_YOUR GOAL_:
Every line below needs to be transcribed without alteration, and no image may be carried over.

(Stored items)
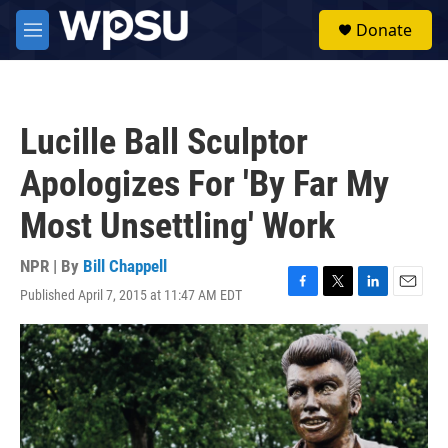
Skip to main content
S
Donate
e
M
a
e
r
n
c
u
h
Lucille Ball Sculptor
u
e
Apologizes For 'By Far My
r
y
Most Unsettling' Work
NPR | By
Bill Chappell
Published April 7, 2015 at 11:47 AM EDT
F
T
L
E
a
w
i
m
c
i
n
a
e
t
k
i
b
t
e
l
o
e
d
o
r
I
k
n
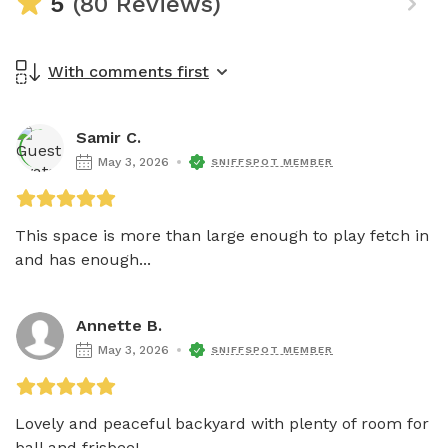
5
(80 Reviews)
With comments first
Samir C.
May 3, 2026
SNIFFSPOT MEMBER
This space is more than large enough to play fetch in 
and has enough...
Annette B.
May 3, 2026
SNIFFSPOT MEMBER
Lovely and peaceful backyard with plenty of room for 
ball and frisbee!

_TASK RESPONSE_:
Skip to main content
S
Donate
e
M
a
e
r
n
c
u
h
Lucille Ball Sculptor
u
e
Apologizes For 'By Far My
r
y
Most Unsettling' Work
NPR | By
Bill Chappell
Published April 7, 2015 at 11:47 AM EDT
F
T
L
E
a
w
i
m
c
i
n
a
e
t
k
i
b
t
e
l
o
e
d
o
r
I
k
n
5
(80 Reviews)
With comments first
Samir C.
May 3, 2026
SNIFFSPOT MEMBER
This space is more than large enough to play fetch in 
and has enough...
Annette B.
May 3, 2026
SNIFFSPOT MEMBER
Lovely and peaceful backyard with plenty of room for 
ball and frisbee!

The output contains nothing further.